My next book, The Beresford, takes place in an old apartment building and is third person all the way through because I want the reader to feel like they are peering in on what is happening. But my original series of books was all first person from every character, the detective, the killer and, most importantly, the victims leading up to their death. I do not prefer one to the other, it all comes down to what works best for each story and will get the message across in the most effective way.
Bonus questions, and your last chance for brilliance . . .
Do you have any other comments, suggestions, tips, anecdotes, quotes or inspirational material you’d like to share?
A quote I tend to live my life by is attributed to George Bernard Shaw and goes something like, ‘The reasonable man adapts himself to the world. The unreasonable man attempts to adapt the world to himself, therefore, all progress is made by the unreasonable man.’
I think this is especially true when it comes to writing or any kind of art. There are topics that most steer clear of, and few like to steer into. The reasonable and the unreasonable.
And that leads me into something my favourite contemporary writer, Chuck Palahniuk, said, ‘Don’t write to be liked, write to be remembered.’ Sage advice.
Where could you be reached on the World Wide Web?
My new website www.willcarver.co.uk is under construction as I let the previous one expire but I can be found on twitter most days talking about books and whisky. @will_carver
Many thanks Will, for your time, for your insights . . . and most of all, for your thought-provoking kick-ass novels!
BIO:
“Will Carver is the international bestselling author of the January David series.
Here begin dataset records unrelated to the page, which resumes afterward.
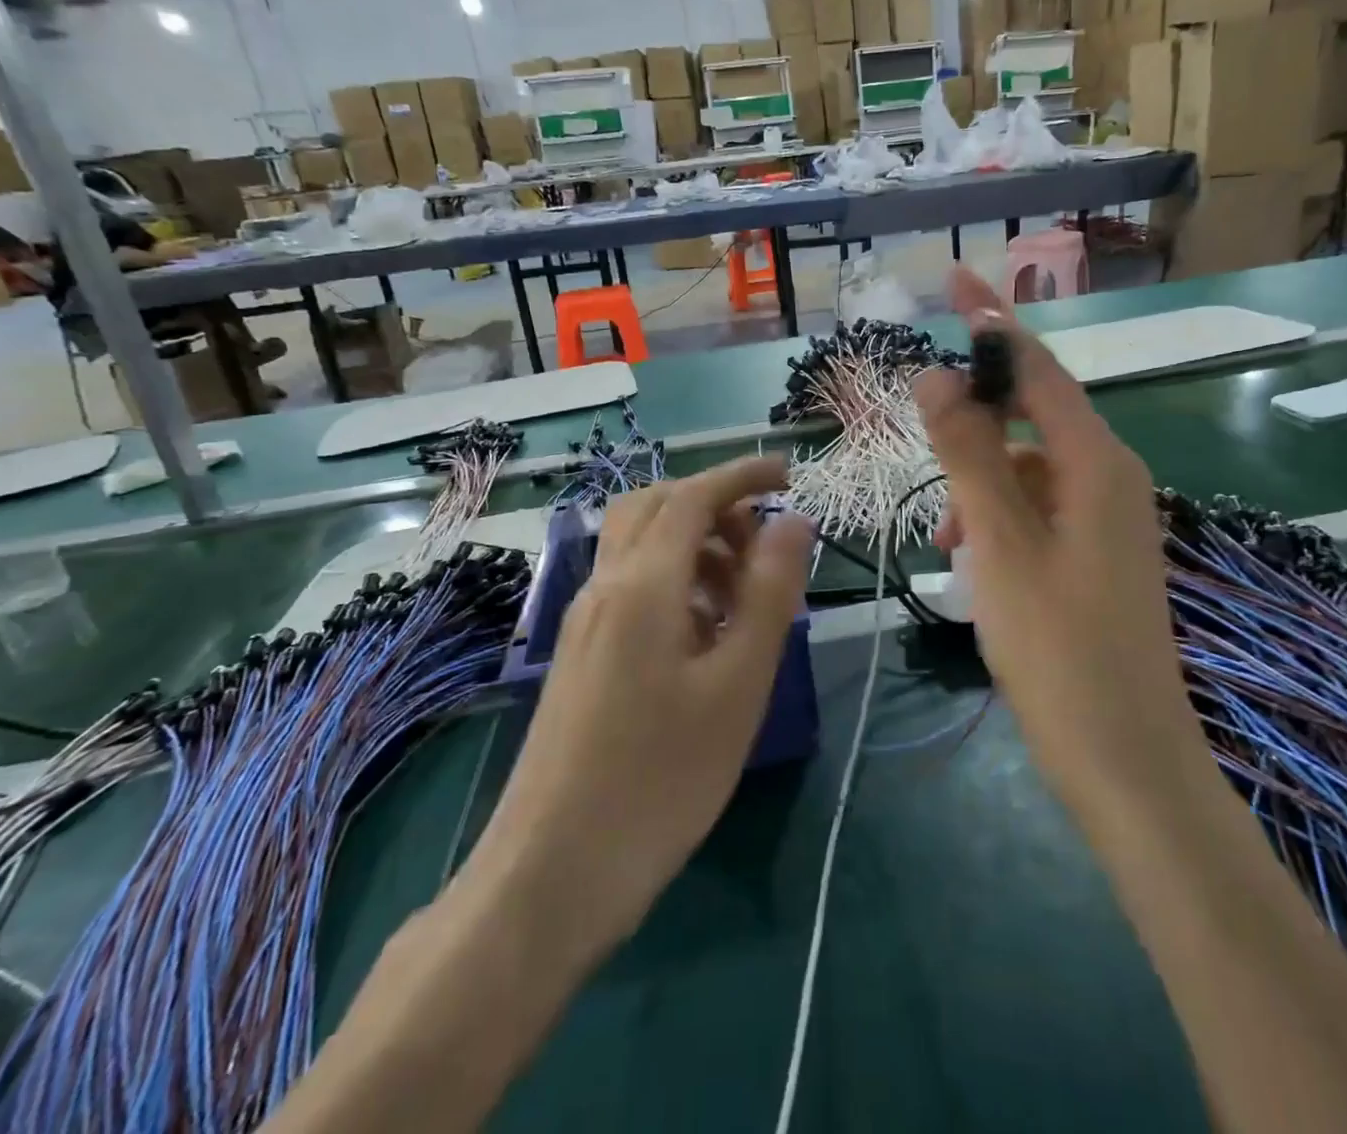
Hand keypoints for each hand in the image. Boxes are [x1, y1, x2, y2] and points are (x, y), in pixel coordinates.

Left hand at [450, 457, 811, 967]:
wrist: (552, 871)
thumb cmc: (661, 777)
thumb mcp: (737, 683)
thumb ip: (769, 593)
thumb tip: (793, 521)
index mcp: (643, 584)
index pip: (693, 496)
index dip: (743, 474)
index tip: (789, 474)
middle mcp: (606, 586)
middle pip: (656, 507)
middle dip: (714, 504)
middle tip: (764, 540)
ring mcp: (585, 620)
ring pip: (640, 546)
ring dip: (695, 544)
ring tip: (745, 593)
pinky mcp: (581, 653)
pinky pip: (631, 586)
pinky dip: (675, 579)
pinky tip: (706, 631)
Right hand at [914, 269, 1204, 827]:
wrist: (1126, 761)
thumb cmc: (1058, 648)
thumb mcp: (1000, 542)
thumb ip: (969, 453)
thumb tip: (938, 376)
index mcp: (1097, 462)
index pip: (1037, 366)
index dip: (992, 320)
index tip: (954, 278)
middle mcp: (1111, 476)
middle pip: (1031, 416)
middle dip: (972, 425)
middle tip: (924, 443)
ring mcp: (1108, 518)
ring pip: (1028, 470)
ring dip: (979, 486)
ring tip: (943, 538)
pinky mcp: (1097, 553)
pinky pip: (1038, 510)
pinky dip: (998, 520)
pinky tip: (969, 561)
He spent his early years in Germany, but returned to the UK at age eleven, when his sporting career took off. He turned down a professional rugby contract to study theatre and television at King Alfred’s, Winchester, where he set up a successful theatre company. He currently runs his own fitness and nutrition company, and lives in Reading with his two children. Will’s latest title published by Orenda Books, Hinton Hollow Death Trip was longlisted for the Not the Booker Prize, while Nothing Important Happened Today was longlisted for the Theakston’s Old Peculier Crime Novel of the Year. Good Samaritans was book of the year in Guardian, Telegraph and Daily Express, and hit number one on the ebook charts.”